The PBM Marketplace is More Competitive, Not Less

Two years ago, I highlighted a new dataset of pharmacy benefit companies that showed a robust PBM market. Updating that dataset gives us a look at how the landscape has changed. Indeed, a fresh look at the pharmacy benefit company industry shows it’s evolving. Last year, on The Pharmacy Benefit podcast, titled “Competition in the PBM Marketplace,”  PCMA President and CEO JC Scott interviewed two CEOs, Abarca’s Jason Borschow and Maxor’s Mike Ellis. Both said that PBM competition is healthy, with Jason describing the market as more competitive now than 15 years ago.

In 2023, there are 73 full-service pharmacy benefit companies in the marketplace.

Contrary to the popular narrative that there are just a few pharmacy benefit companies in the marketplace, there are 73 full-service pharmacy benefit companies today. However, this topline number masks some interesting developments in the marketplace. 


The PBM market is dynamic, diverse, and continues to grow. As of March 2023, there are:


Full service pharmacy benefit companies. 


New full-service pharmacy benefit companies since 2021.

In just two years, six new pharmacy benefit companies entered the marketplace, an almost nine percent increase. The increase in the number of PBMs here matches the increase we saw in the previous dataset with six new pharmacy benefit companies in two years from 2019 to 2021. In 2019, we had a baseline number of 66 full-service PBMs in the marketplace. We added six new companies for our 2021 count and an additional six companies for our 2023 count. Twelve new pharmacy benefit companies in four years are an 18 percent increase in new full-service PBMs.   

And lest anyone believe that I can’t do basic math, it is true that 66 plus 12 does not equal 73. I’ve previously described the increase from 66 to 70, so here I will limit discussion to the changes from 2021 to 2023, ending with 73 full-service pharmacy benefit companies

“I’ve been in the PBM industry for 15 years, it’s very competitive. It’s probably more competitive now compared to then."

- Jason Borschow, Abarca

In 2021, we counted 70 full-service pharmacy benefit companies, and as previously stated, six new ones have entered the marketplace over the last two years. Eight pharmacy benefit companies were acquired by other PBMs – largely through mergers between small or midsize companies, so we are no longer including these in the count. And finally, five pharmacy benefit companies that previously had not been considered “full-service” have added services and now in the count. The math here becomes 70+6-8+5=73. 

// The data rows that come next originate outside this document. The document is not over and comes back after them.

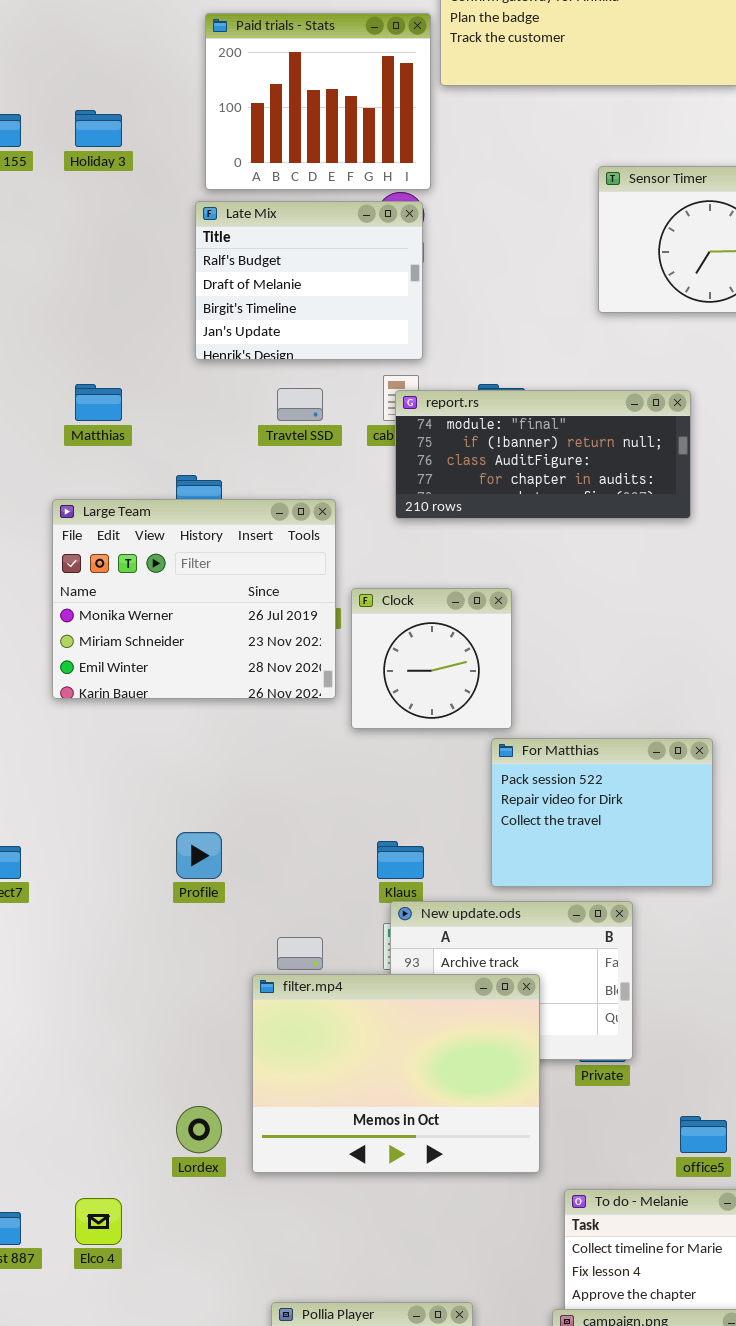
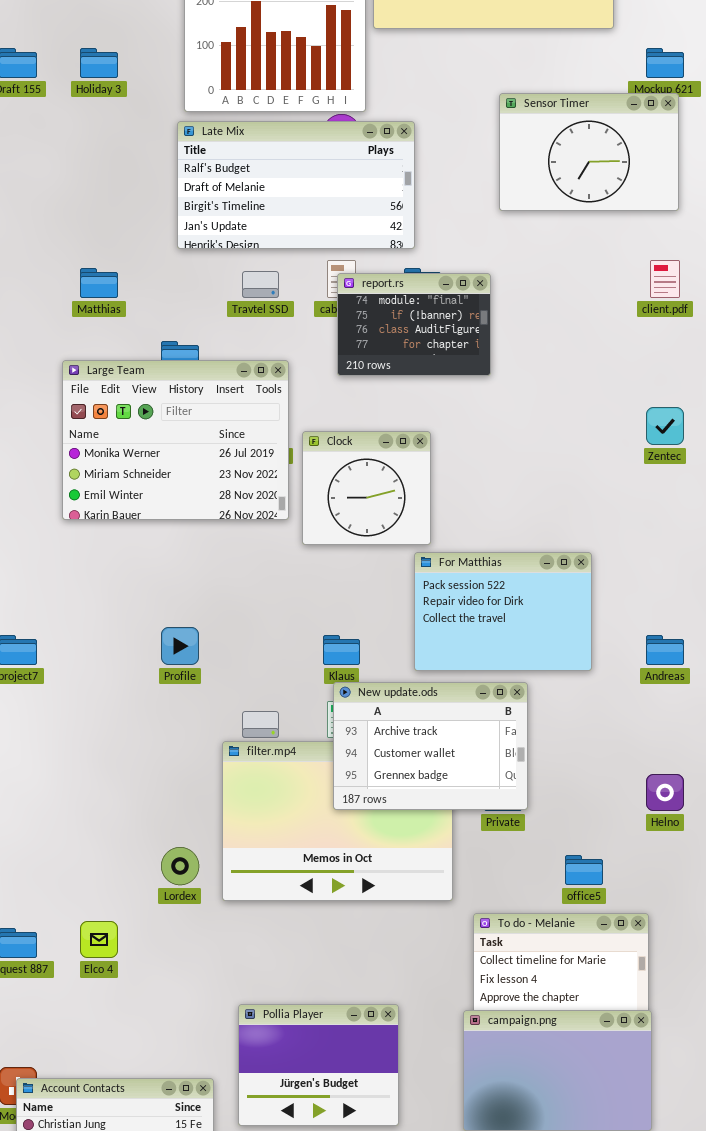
Late Mix: [195,201,423,360] -> [177,121,415,249], resized
report.rs: [395,390,691,519] -> [337,273,491,376], resized
New update.ods: [390,901,633,1060] -> [333,682,528,810], raised

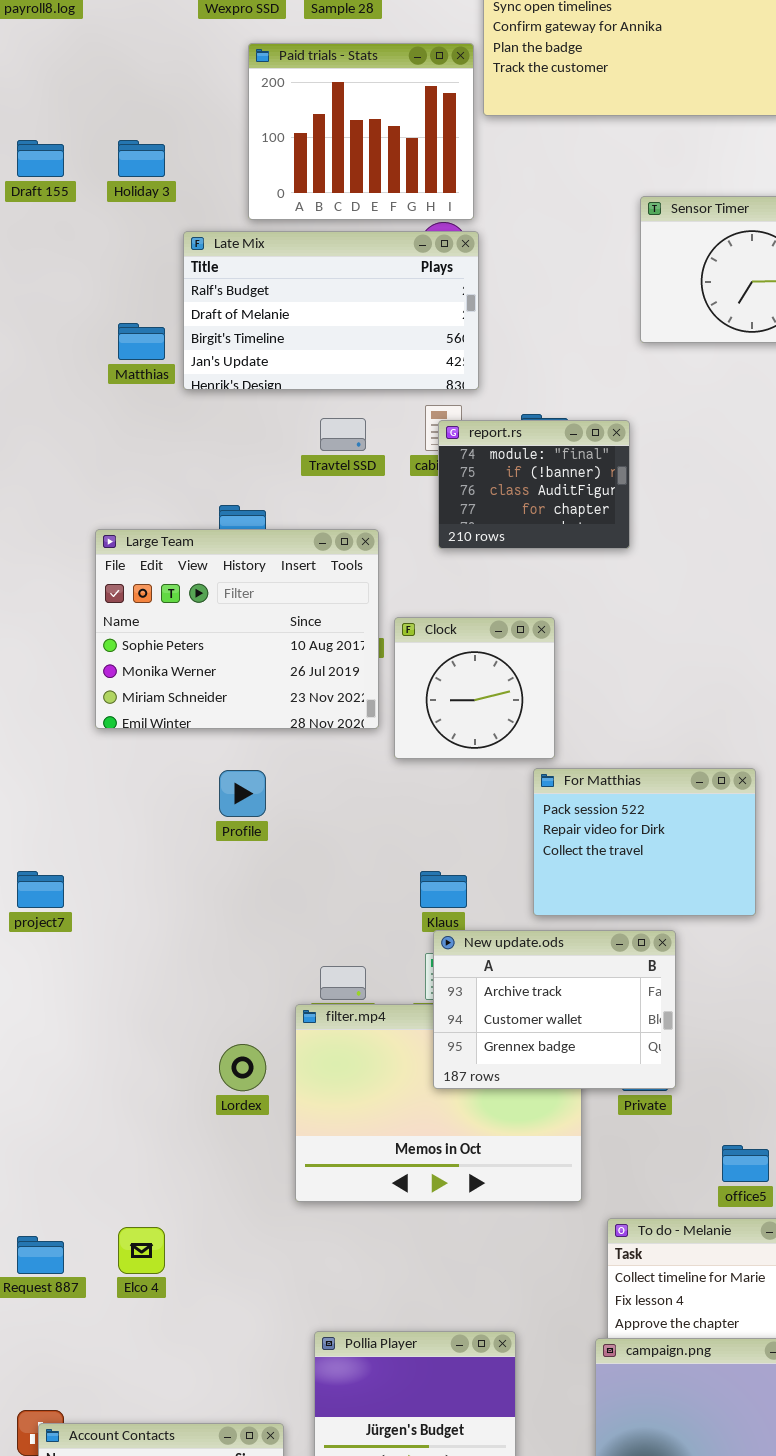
Late Mix: [177,121,415,249] -> [183,231,479,390], moved
Matthias: [80,268,118,298] -> [118,323,165,360], moved
Large Team: [62,360,289,520] -> [95,529,379,729], scrolled up 1 row
Profile: [161,627,199,665] -> [219,770,266,817], moved
Lordex: [161,847,199,885] -> [219,1044,266,1091], moved

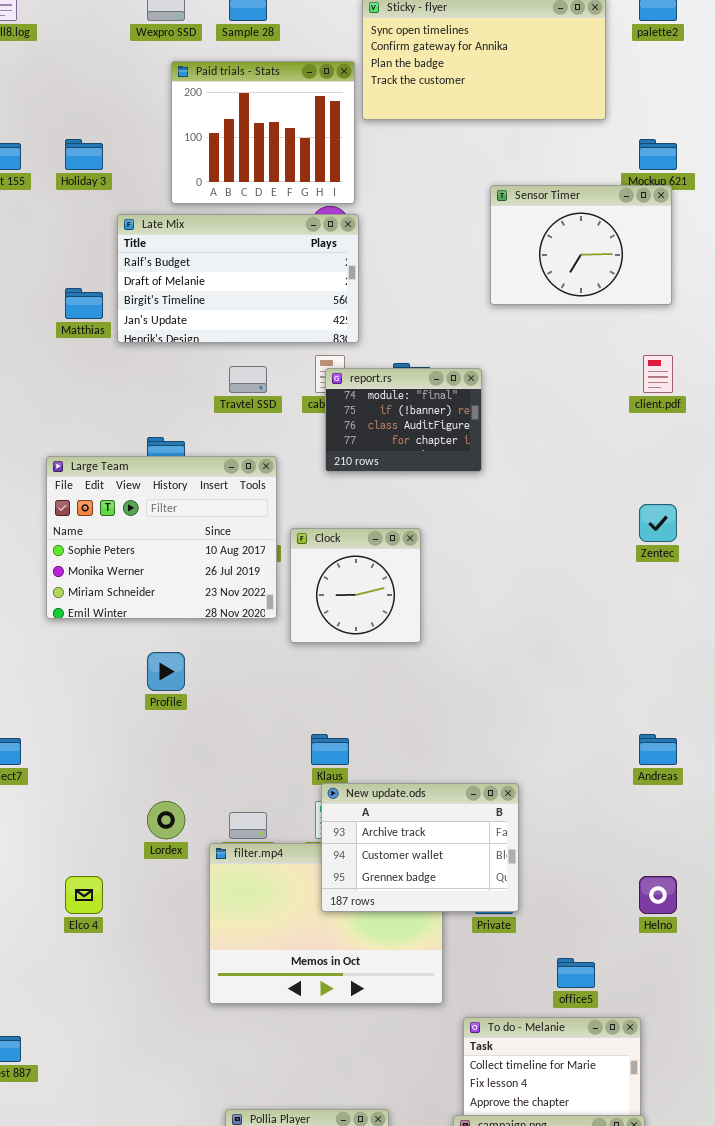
For Matthias: [533,768,756,916] -> none, closed
Lordex: [219,1044,266,1091] -> [147,801,185,839], moved
Elco 4: [118,1227,165,1274] -> [65,876,103,914], moved

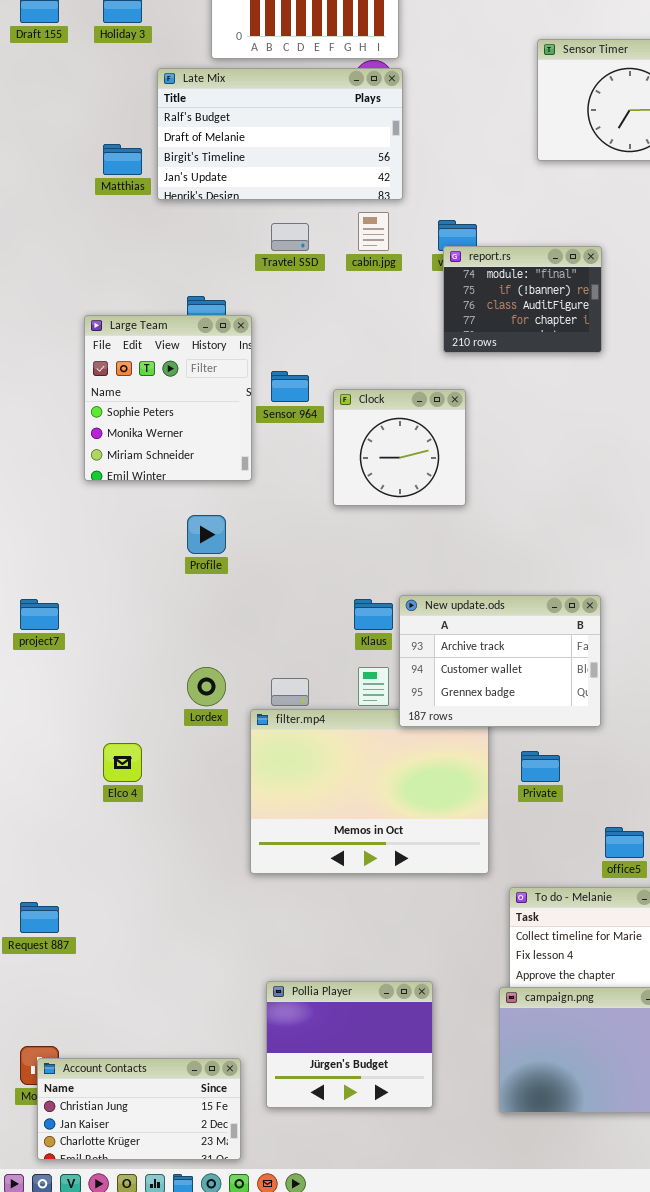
report.rs: [325,368,482,472] -> [443,246,602,353], moved
Large Team: [46,456,277,619] -> [84,315,252,481], resized
New update.ods: [321,783,519,912] -> [399,595,601,727], moved

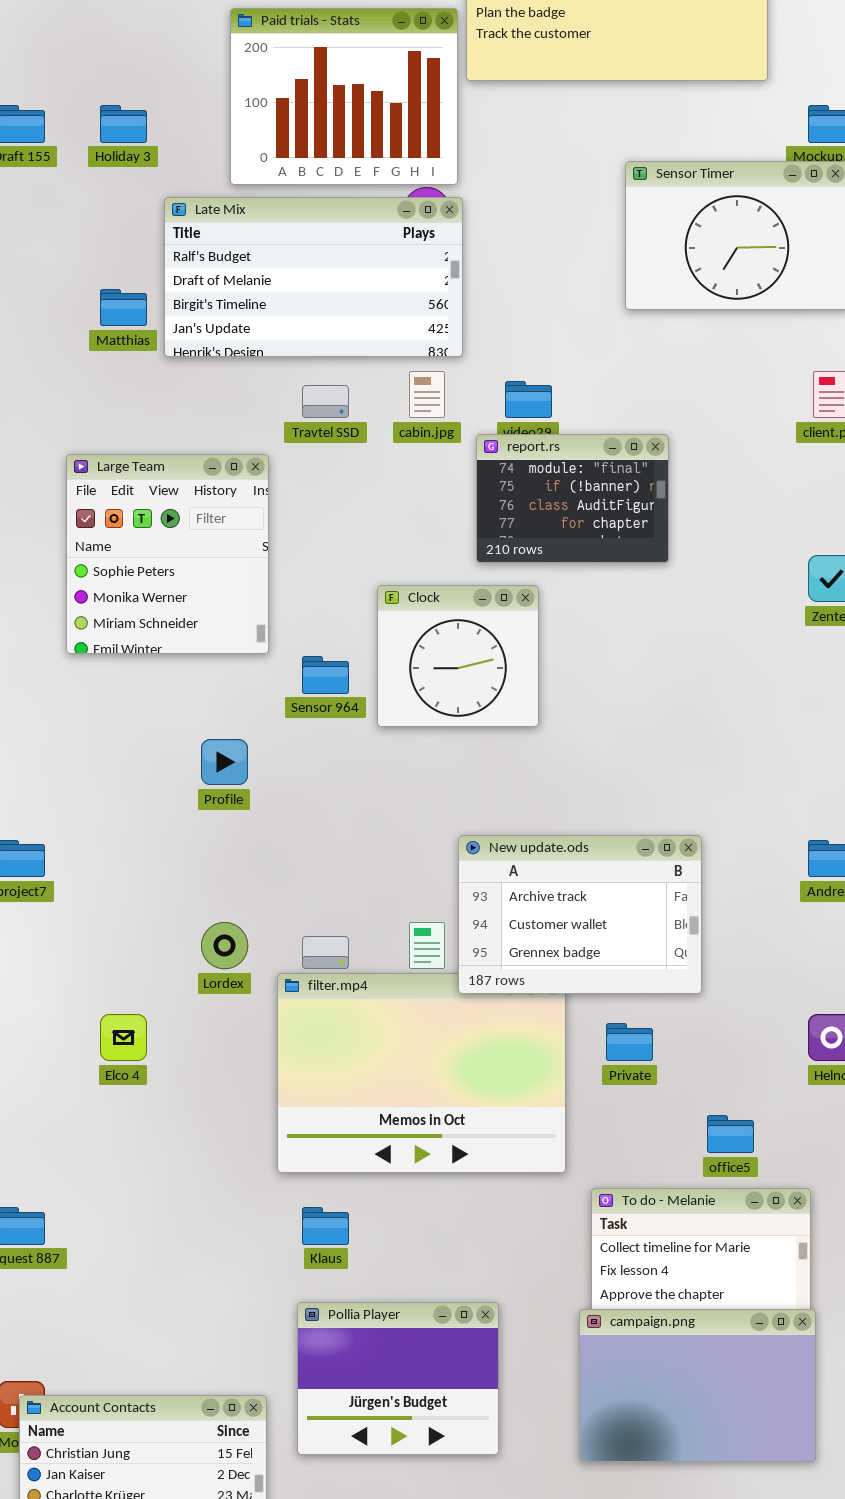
report.rs: [443,246,602,353] -> [476,434,669,563], moved
Large Team: [84,315,252,481] -> [66,454,269,654], moved
Sensor 964: [271,371,309,402] -> [302,656,349,694], moved
Klaus: [354,599,393,630] -> [302,1207,349,1245], moved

One big takeaway from these numbers is how dynamic the pharmacy benefit company
marketplace is both changing and expanding. New companies entering the market create additional competitors and help drive innovation. Not all pharmacy benefit companies are the same. They distinguish themselves through the choices they offer to payers and patients. But what they all have in common is securing affordable and accessible prescription drugs for employers, labor unions, governments, payers, patients, and taxpayers.

PBM business models vary, but in general, they do the following:

Secure prescription drug savings for employers and other health plan sponsors, patients, and taxpayers.

Enable better health outcomes for patients by supporting patient safety and drug adherence through clinical programs and technology.

Provide health plan sponsors a range of choices for quality prescription drug coverage.

The number of companies operating in the market is an important reminder that PBM customers have a number of choices when choosing which company to work with on their pharmacy benefits. And as the number of companies in the marketplace increases, this creates more pharmacy benefit companies competing for business and more choices for employers, labor unions, and other customers.